BALASORE, India: Indian authorities made fervent appeals to families on Tuesday (Jun 6) to help identify over 100 unclaimed bodies kept in hospitals and mortuaries after 275 people were killed in the country’s deadliest rail crash in over two decades.
The disaster struck on Friday, when a passenger train hit a stationary freight train, jumped the tracks and hit another passenger train passing in the opposite direction near the district of Balasore in the eastern state of Odisha.
Following non-stop efforts to rescue survivors and clear and repair the track, trains resumed running over that section of the line on Sunday night.
Till Monday evening around 100 bodies were yet to be identified, a senior state health department official told Reuters.
Bijay Kumar Mohapatra, health director of Odisha, said authorities were trying to source iced containers to help preserve the bodies.

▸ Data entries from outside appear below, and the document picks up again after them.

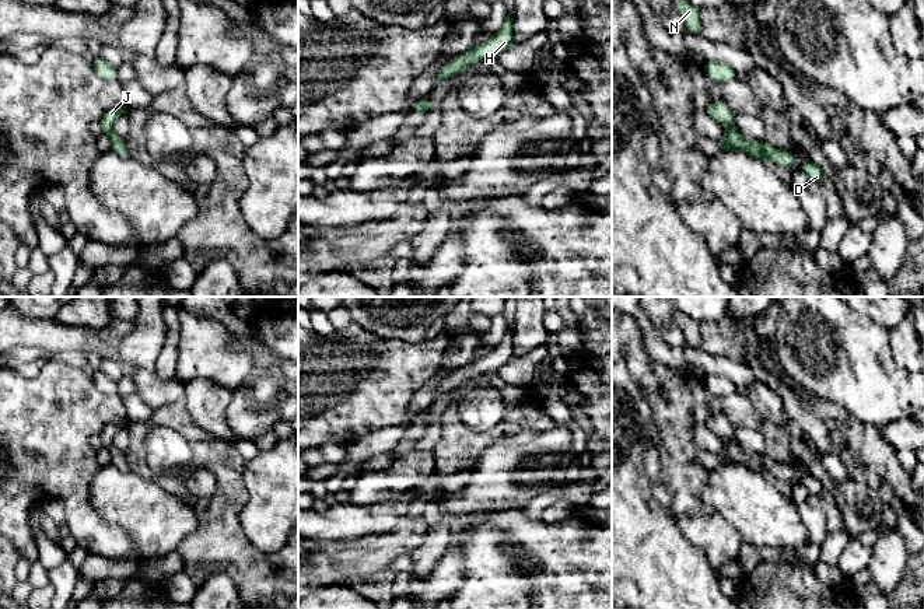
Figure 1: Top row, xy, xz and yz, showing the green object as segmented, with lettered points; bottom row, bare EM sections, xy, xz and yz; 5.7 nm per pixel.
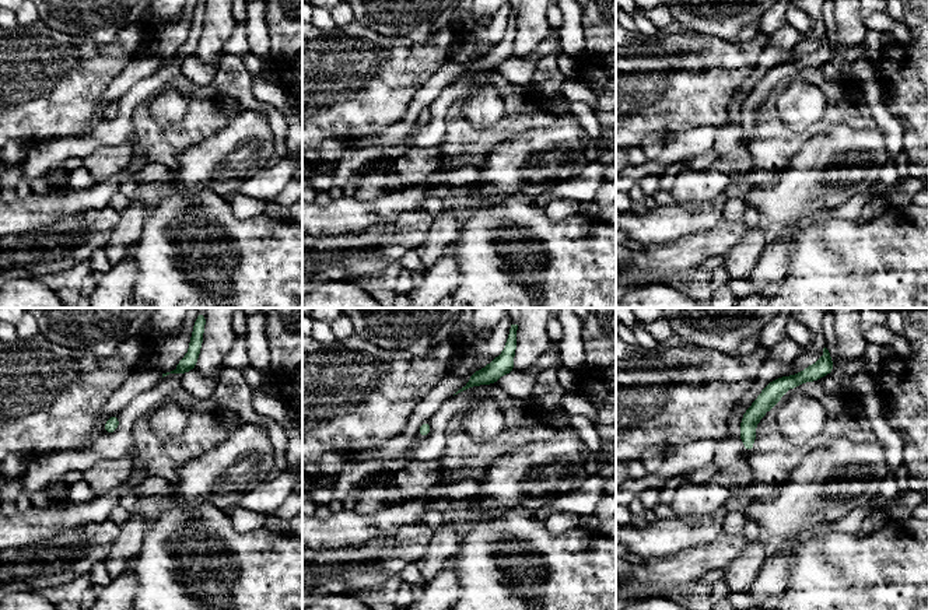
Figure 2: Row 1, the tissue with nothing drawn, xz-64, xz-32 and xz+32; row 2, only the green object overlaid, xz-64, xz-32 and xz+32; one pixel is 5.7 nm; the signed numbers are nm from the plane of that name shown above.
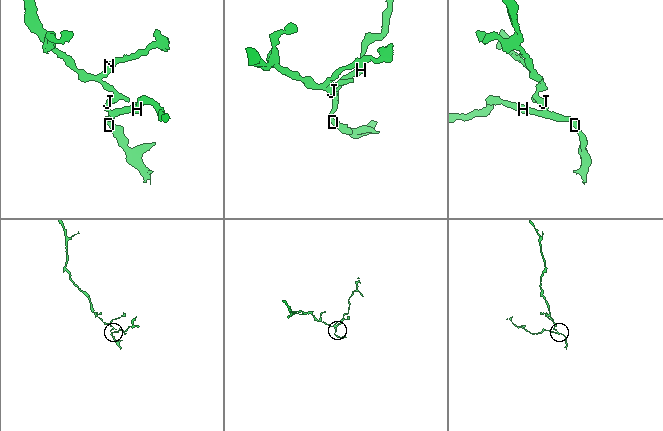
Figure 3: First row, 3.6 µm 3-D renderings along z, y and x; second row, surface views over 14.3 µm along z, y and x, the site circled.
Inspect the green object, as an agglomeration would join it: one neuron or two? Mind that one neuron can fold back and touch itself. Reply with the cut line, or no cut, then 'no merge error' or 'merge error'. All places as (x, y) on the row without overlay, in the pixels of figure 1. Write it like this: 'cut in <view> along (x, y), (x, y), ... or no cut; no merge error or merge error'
cut in yz along (728, 444), (737, 445); merge error

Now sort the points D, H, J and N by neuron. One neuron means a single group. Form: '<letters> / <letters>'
D H / J N

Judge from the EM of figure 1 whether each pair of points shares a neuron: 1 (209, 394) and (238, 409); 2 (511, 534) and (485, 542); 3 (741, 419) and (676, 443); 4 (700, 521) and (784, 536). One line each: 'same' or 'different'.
1: different
2: same
3: same
4: different

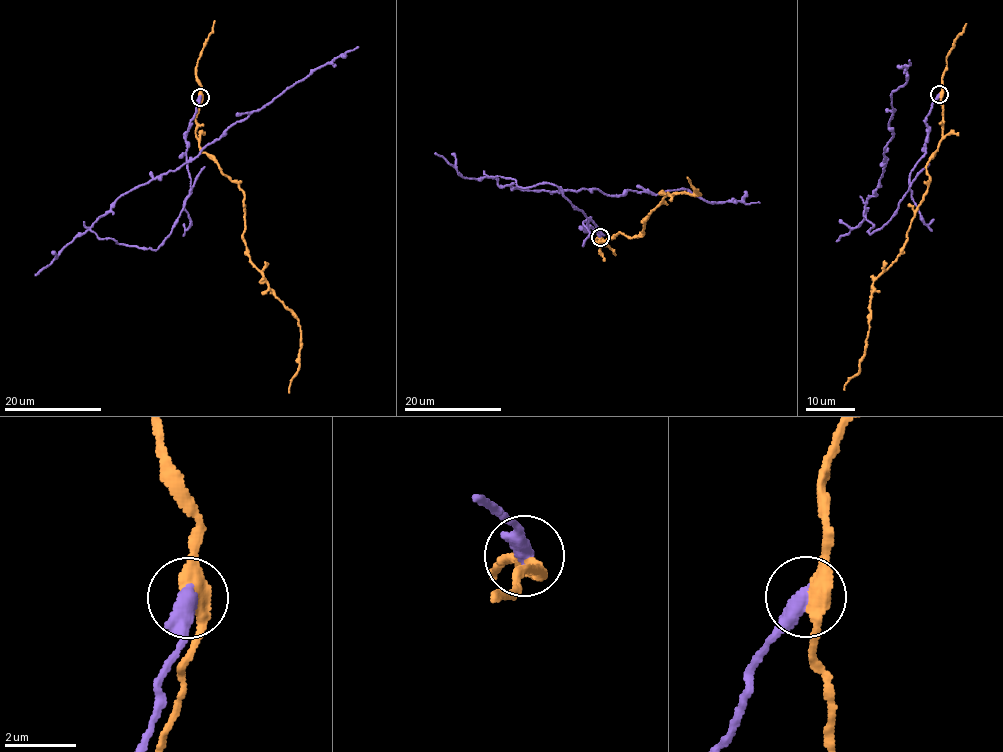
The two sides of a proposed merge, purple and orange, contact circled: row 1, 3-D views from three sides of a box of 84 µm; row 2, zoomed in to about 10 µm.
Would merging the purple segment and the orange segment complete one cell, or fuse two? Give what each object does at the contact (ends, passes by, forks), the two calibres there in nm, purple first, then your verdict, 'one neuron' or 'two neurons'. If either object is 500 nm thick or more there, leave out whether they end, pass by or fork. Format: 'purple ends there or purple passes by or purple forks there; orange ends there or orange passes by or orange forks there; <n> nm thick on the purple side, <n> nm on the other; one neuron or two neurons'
500 nm thick on the purple side, 440 nm on the other; two neurons

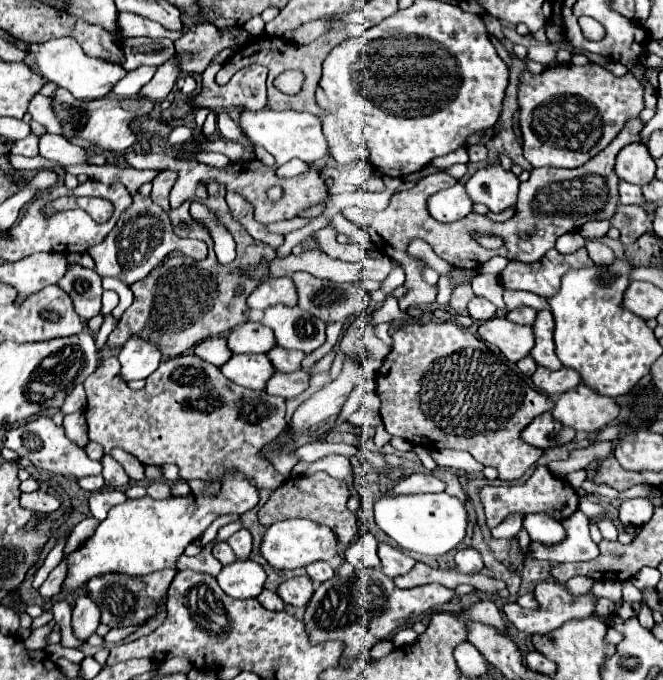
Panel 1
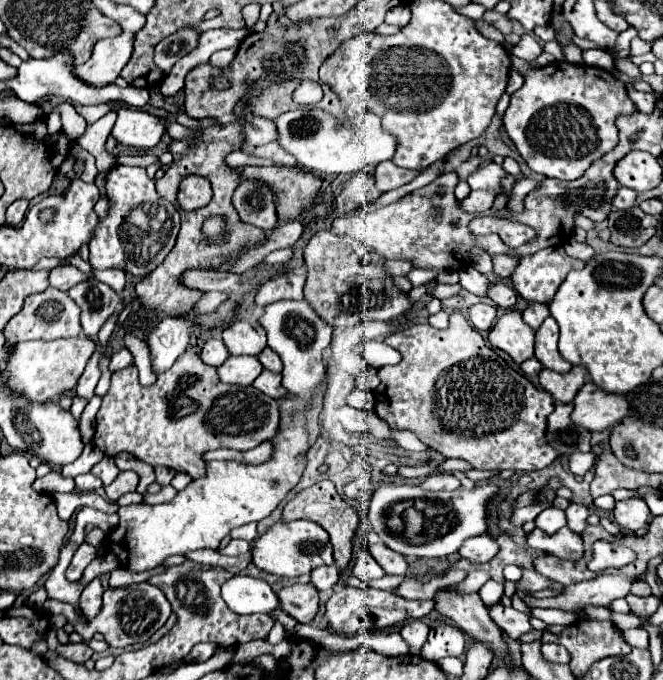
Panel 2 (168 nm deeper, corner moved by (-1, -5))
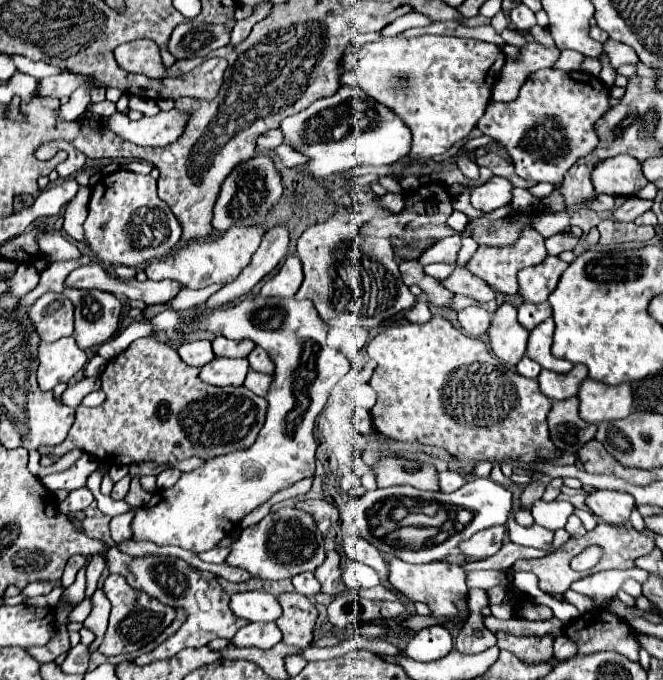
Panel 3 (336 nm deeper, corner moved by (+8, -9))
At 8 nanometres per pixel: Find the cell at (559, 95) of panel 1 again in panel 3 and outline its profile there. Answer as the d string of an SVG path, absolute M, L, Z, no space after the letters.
M550 67L528 75L514 101L490 101L484 117L478 121L478 129L508 151L522 179L560 185L566 171L596 149L598 135L594 123L608 109L610 91L598 77L584 71L560 71Z

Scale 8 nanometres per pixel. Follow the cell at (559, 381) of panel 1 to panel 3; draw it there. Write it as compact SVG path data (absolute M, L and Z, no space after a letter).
M574 365L568 373L554 373L554 371L542 371L538 375L540 391L554 401L570 399L578 393L580 383L588 377L588 369L584 365Z

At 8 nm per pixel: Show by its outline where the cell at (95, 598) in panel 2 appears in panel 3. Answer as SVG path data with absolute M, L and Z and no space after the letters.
M100 555L90 559L90 565L86 569L86 599L90 599L92 593L98 589L98 579L100 579L104 567L106 565L104 565L104 559Z

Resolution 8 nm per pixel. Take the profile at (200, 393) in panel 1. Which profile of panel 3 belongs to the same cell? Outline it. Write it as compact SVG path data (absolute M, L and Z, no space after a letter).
M142 337L132 341L132 345L108 361L106 369L100 375L102 391L106 393L106 401L100 407L78 407L76 421L68 433L68 437L54 447L40 449L42 455L62 457L66 451L78 447L92 457L96 457L102 465L132 465L132 463L158 463L158 465L174 465L188 457L212 459L218 455L226 455L230 451L240 451L252 447L258 437L258 431L264 425L268 403L266 399L254 395L246 387L214 387L200 381L200 371L182 361L178 351L168 343L158 341L156 337Z

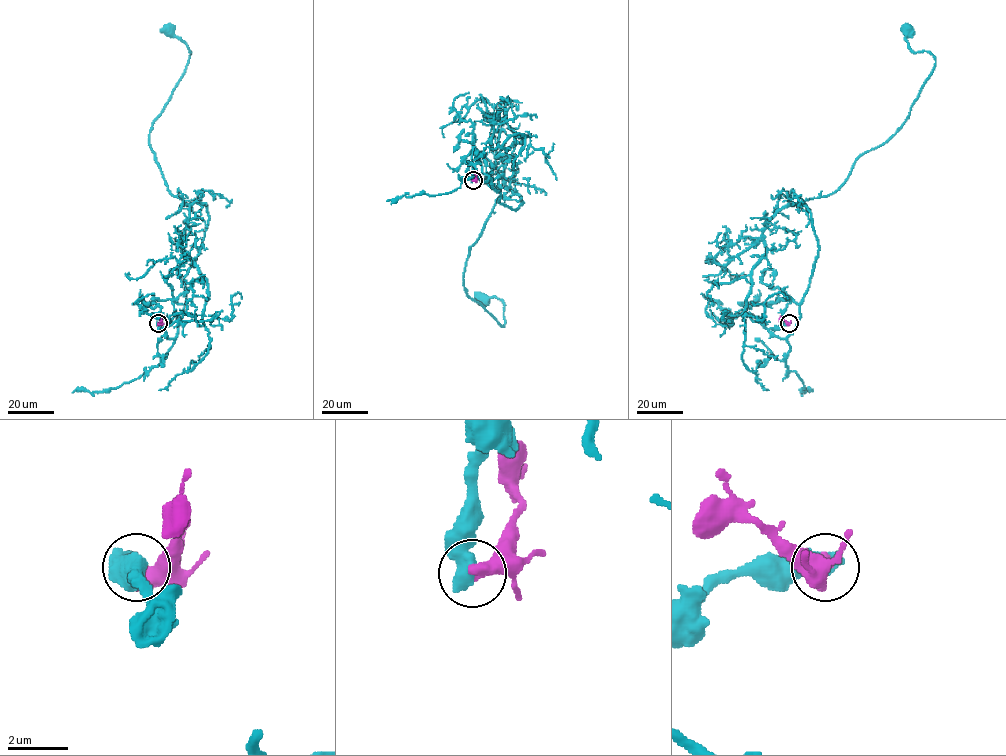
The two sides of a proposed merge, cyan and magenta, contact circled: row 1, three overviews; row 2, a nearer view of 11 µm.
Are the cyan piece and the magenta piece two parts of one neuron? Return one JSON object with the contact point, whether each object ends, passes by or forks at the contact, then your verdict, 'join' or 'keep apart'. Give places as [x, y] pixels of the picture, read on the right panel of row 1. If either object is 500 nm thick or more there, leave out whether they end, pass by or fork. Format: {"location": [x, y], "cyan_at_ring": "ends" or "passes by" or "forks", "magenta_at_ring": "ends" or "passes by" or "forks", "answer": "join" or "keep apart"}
{"location": [789, 323], "answer": "keep apart"}

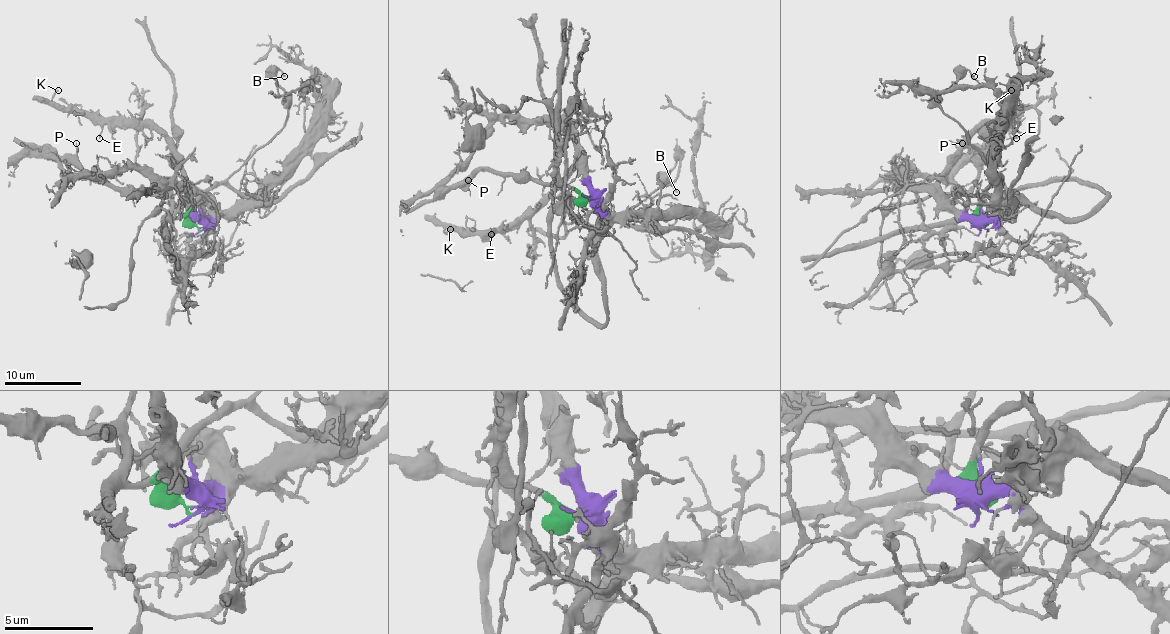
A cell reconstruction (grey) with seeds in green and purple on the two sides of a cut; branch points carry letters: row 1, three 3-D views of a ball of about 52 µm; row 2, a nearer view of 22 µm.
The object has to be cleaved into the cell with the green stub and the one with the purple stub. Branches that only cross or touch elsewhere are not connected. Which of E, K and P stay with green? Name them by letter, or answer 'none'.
P

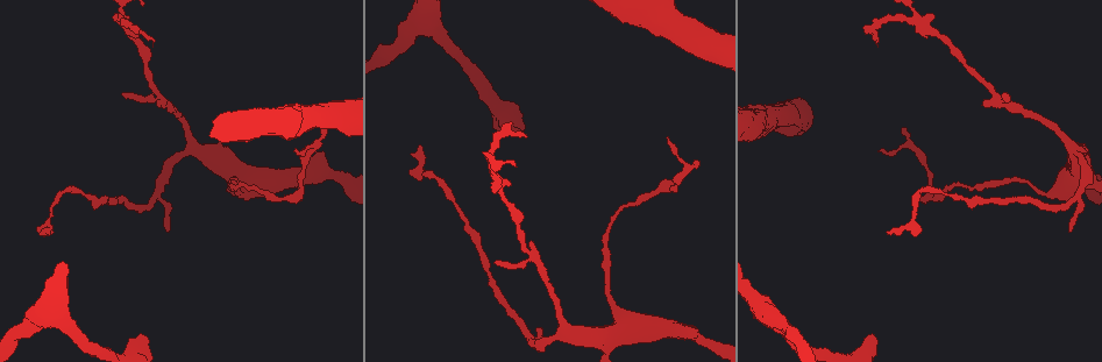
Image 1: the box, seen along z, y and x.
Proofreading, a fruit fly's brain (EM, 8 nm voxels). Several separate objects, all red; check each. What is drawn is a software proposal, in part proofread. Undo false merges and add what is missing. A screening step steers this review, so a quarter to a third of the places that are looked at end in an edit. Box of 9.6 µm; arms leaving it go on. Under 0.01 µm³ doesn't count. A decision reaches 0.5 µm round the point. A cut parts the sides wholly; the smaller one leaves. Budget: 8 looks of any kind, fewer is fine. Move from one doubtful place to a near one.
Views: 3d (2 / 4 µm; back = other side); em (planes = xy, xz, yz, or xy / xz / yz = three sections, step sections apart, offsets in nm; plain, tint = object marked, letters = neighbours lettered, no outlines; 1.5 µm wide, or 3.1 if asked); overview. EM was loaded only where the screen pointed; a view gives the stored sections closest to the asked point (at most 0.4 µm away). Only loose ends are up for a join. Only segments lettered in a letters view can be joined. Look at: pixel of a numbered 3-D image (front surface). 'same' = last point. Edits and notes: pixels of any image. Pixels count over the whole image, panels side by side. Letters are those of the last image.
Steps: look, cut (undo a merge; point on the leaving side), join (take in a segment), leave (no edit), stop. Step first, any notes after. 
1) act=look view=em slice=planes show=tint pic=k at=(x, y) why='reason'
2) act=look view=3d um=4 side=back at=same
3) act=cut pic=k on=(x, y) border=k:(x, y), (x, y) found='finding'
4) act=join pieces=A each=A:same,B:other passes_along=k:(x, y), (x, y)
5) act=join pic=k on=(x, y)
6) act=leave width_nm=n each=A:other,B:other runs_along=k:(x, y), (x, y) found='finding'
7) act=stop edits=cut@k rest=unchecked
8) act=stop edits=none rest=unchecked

act=look view=em slice=planes show=letters pic=1 at=(525, 136)

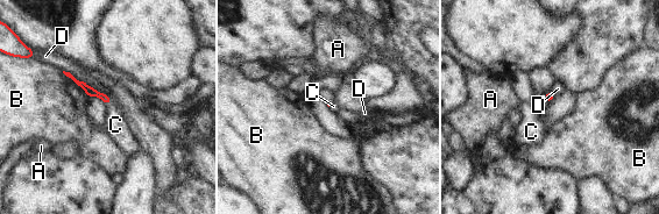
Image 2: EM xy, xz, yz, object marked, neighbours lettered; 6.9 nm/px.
act=join pieces=C longest_contact=D:340nm each=A:other,B:other,C:same,D:other passes_along=2:(91, 92), (108, 104), (115, 125) found='the cell continues'

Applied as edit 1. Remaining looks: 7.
act=look view=em slice=xy step=8 show=letters pic=1 at=(143, 337) why='branch stops here'

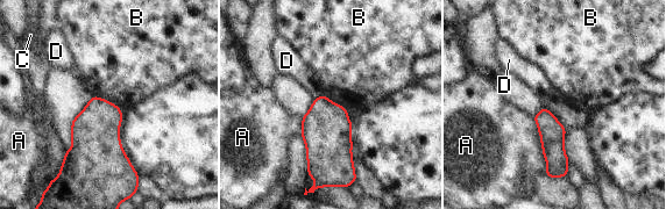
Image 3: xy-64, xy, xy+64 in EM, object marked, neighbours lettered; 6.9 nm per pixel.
act=leave each=A:other,B:other,C:other,D:other found='none of them fits'

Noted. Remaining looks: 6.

“Unless they are identified, a post mortem cannot be done,” Mohapatra said, explaining that under Odisha state regulations no autopsy can be conducted on an unclaimed body until 96 hours has passed.
At state capital Bhubaneswar’s biggest hospital, the All India Institute of Medical Sciences (AIIMS), large television screens displayed pictures of the dead to help desperate families who are scouring hospitals and mortuaries for friends and relatives.
A detailed list was made of distinguishing features for each body, but relatives could first view photographs, however gruesome, to identify missing loved ones, a senior police official told Reuters.